Scuola

Refezione scolastica: a Palermo i beneficiari del servizio sono poco più del 2%

I dati del rapporto "(Non) Tutti a mensa 2017" realizzato alla vigilia dell'inizio dell'anno scolastico. L'allarme di Save the Children: "Così cresce la dispersione"

In Italia quasi la metà degli alunni di elementari e medie non ha accesso alla mensa scolastica e quando il servizio è presente negli istituti dimensioni, rumorisità, qualità del cibo e pulizia sono cause di scontento tra i bambini. Lo rivela il rapporto "(Non) Tutti a Mensa 2017) realizzato da Save the Children alla vigilia dell'inizio dell'anno scolastico. A Palermo la refezione scolastica è presente in meno del 10% delle scuole. Osservando, invece, il numero di alunni che ne usufruisce, è stato rilevato che 17 comuni offrono la mensa a meno del 40% dei bambini: a Palermo i beneficiari del servizio sono poco più del 2%. Ma quanto costa il servizio mensa? Tariffe e agevolazioni variano da città a città. Nei comuni monitorati le tariffe minime vanno da 0,30 (Palermo) a 6 euro (Rimini). 

In otto regioni più di un bambino su 2 non ha la possibilità di accedere al servizio mensa e cinque di queste si trovano al Sud. E non è un caso che in Sicilia, Molise, Campania e Puglia si registri anche la percentuale più elevata di classe senza tempo pieno e sempre in Sicilia, Campania, Puglia e Calabria si osservino i maggiori tassi di dispersione scolastica. “Anche quest’anno i dati confermano che l’offerta del servizio di refezione e del tempo pieno ha un valore essenziale in azioni come il contrasto all’abbandono scolastico”, dice Raffaela Milano, Direttrice dei Programmi Italia Europa. “La mensa, oltre a svolgere una funzione cruciale nell’educazione alimentare, rappresenta non solo un mezzo di inclusione e socializzazione fondamentale, ma anche uno strumento per combattere dispersione e indigenza. Non dimentichiamo che in Italia la povertà minorile è in costante aumento: è un dovere investire sul servizio di mensa scolastica, garantendo un pasto proteico al giorno a quel 5,7% di bambini che non ha altro modo di consumarlo”.
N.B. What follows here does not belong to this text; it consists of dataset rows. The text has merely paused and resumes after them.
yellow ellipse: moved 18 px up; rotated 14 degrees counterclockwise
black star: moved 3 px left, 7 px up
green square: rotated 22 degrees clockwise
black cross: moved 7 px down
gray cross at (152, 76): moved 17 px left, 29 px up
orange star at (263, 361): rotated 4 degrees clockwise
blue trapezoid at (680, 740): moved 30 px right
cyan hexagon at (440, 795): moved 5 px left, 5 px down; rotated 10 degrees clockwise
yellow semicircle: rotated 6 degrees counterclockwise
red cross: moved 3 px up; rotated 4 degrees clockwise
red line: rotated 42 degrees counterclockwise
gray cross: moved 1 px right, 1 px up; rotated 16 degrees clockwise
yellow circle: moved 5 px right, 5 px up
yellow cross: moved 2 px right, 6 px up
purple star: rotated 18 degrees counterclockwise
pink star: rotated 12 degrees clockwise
"Fino a quando le amministrazioni locali continueranno ad avere piena discrezionalità, esisteranno delle disparità", dice Raffaela Milano, che ricorda inoltre il caso emblematico del comune di Messina, dove il servizio non è stato più erogato perché l'amministrazione ha problemi finanziari. "Il servizio mensa deve essere garantito in modo uniforme: a prescindere dalla provenienza e dalla condizione economica, ogni bambino deve poterne usufruire", spiega, tornando a chiedere la "riqualificazione della mensa da servizio a domanda individuale a servizio pubblico essenziale". 

Quando la mensa c'è, molte volte non offre un servizio che soddisfa gli alunni, dice il rapporto di Save the Children che riporta i risultati dell'indagine condotta nell’ambito di Fuoriclasse, il programma di contrasto alla dispersione scolastica promosso da Save the Children sul territorio nazionale. Dimensioni, rumorosità e pulizia sono cause di scontento tra i bambini: quelli che reputano la mensa grande, pulita o poco rumorosa la apprezzano più degli altri. A influire sul parere generale che hanno sulla mensa, anche la percezione della qualità del cibo: il 22% lo reputa cattivo al punto di lasciarlo spesso, per il 40% è abbastanza buono, per il 26% è buono e solo per il 12% è “così buono da fare il bis”. Il 57%, inoltre, afferma che il cibo arrivi in tavola non riscaldato.